ABOUT THIS EXERCISE: Reproduce the data in full, exactly as given, leaving images out.
※
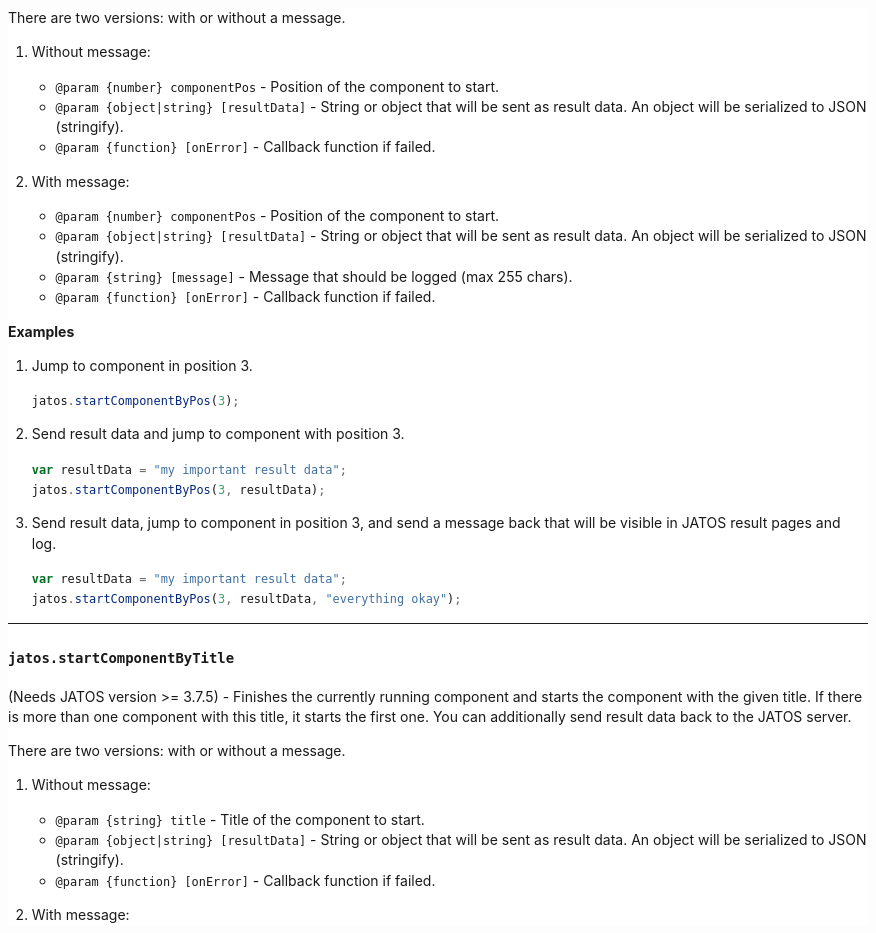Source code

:There are two versions: with or without a message.

1.  Without message:

      * `@param {number} componentPos` - Position of the component to start.
      * `@param {object|string} [resultData]` - String or object that will be sent as result data. An object will be serialized to JSON (stringify).
      * `@param {function} [onError]` - Callback function if failed.

2.  With message:

      * `@param {number} componentPos` - Position of the component to start.
      * `@param {object|string} [resultData]` - String or object that will be sent as result data. An object will be serialized to JSON (stringify).
      * `@param {string} [message]` - Message that should be logged (max 255 chars).
      * `@param {function} [onError]` - Callback function if failed.

**Examples**

1.  Jump to component in position 3.

    ```javascript
    jatos.startComponentByPos(3);
    ```

2.  Send result data and jump to component with position 3.

    ```javascript
    var resultData = "my important result data";
    jatos.startComponentByPos(3, resultData);
    ```

3.  Send result data, jump to component in position 3, and send a message back that will be visible in JATOS result pages and log.

    ```javascript
    var resultData = "my important result data";
    jatos.startComponentByPos(3, resultData, "everything okay");
    ```

-----

### `jatos.startComponentByTitle`

(Needs JATOS version \>= 3.7.5) - Finishes the currently running component and starts the component with the given title. If there is more than one component with this title, it starts the first one. You can additionally send result data back to the JATOS server.

There are two versions: with or without a message.

1.  Without message:

      * `@param {string} title` - Title of the component to start.
      * `@param {object|string} [resultData]` - String or object that will be sent as result data. An object will be serialized to JSON (stringify).
      * `@param {function} [onError]` - Callback function if failed.

2.  With message:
※
SOLUTION TO THE PROBLEM:
Source code

:There are two versions: with or without a message.

1.  Without message:

      * `@param {number} componentPos` - Position of the component to start.
      * `@param {object|string} [resultData]` - String or object that will be sent as result data. An object will be serialized to JSON (stringify).
      * `@param {function} [onError]` - Callback function if failed.

2.  With message:

      * `@param {number} componentPos` - Position of the component to start.
      * `@param {object|string} [resultData]` - String or object that will be sent as result data. An object will be serialized to JSON (stringify).
      * `@param {string} [message]` - Message that should be logged (max 255 chars).
      * `@param {function} [onError]` - Callback function if failed.

**Examples**

1.  Jump to component in position 3.

    ```javascript
    jatos.startComponentByPos(3);
    ```

2.  Send result data and jump to component with position 3.

    ```javascript
    var resultData = "my important result data";
    jatos.startComponentByPos(3, resultData);
    ```

3.  Send result data, jump to component in position 3, and send a message back that will be visible in JATOS result pages and log.

    ```javascript
    var resultData = "my important result data";
    jatos.startComponentByPos(3, resultData, "everything okay");
    ```

-----

### `jatos.startComponentByTitle`

(Needs JATOS version \>= 3.7.5) - Finishes the currently running component and starts the component with the given title. If there is more than one component with this title, it starts the first one. You can additionally send result data back to the JATOS server.

There are two versions: with or without a message.

1.  Without message:

      * `@param {string} title` - Title of the component to start.
      * `@param {object|string} [resultData]` - String or object that will be sent as result data. An object will be serialized to JSON (stringify).
      * `@param {function} [onError]` - Callback function if failed.

2.  With message:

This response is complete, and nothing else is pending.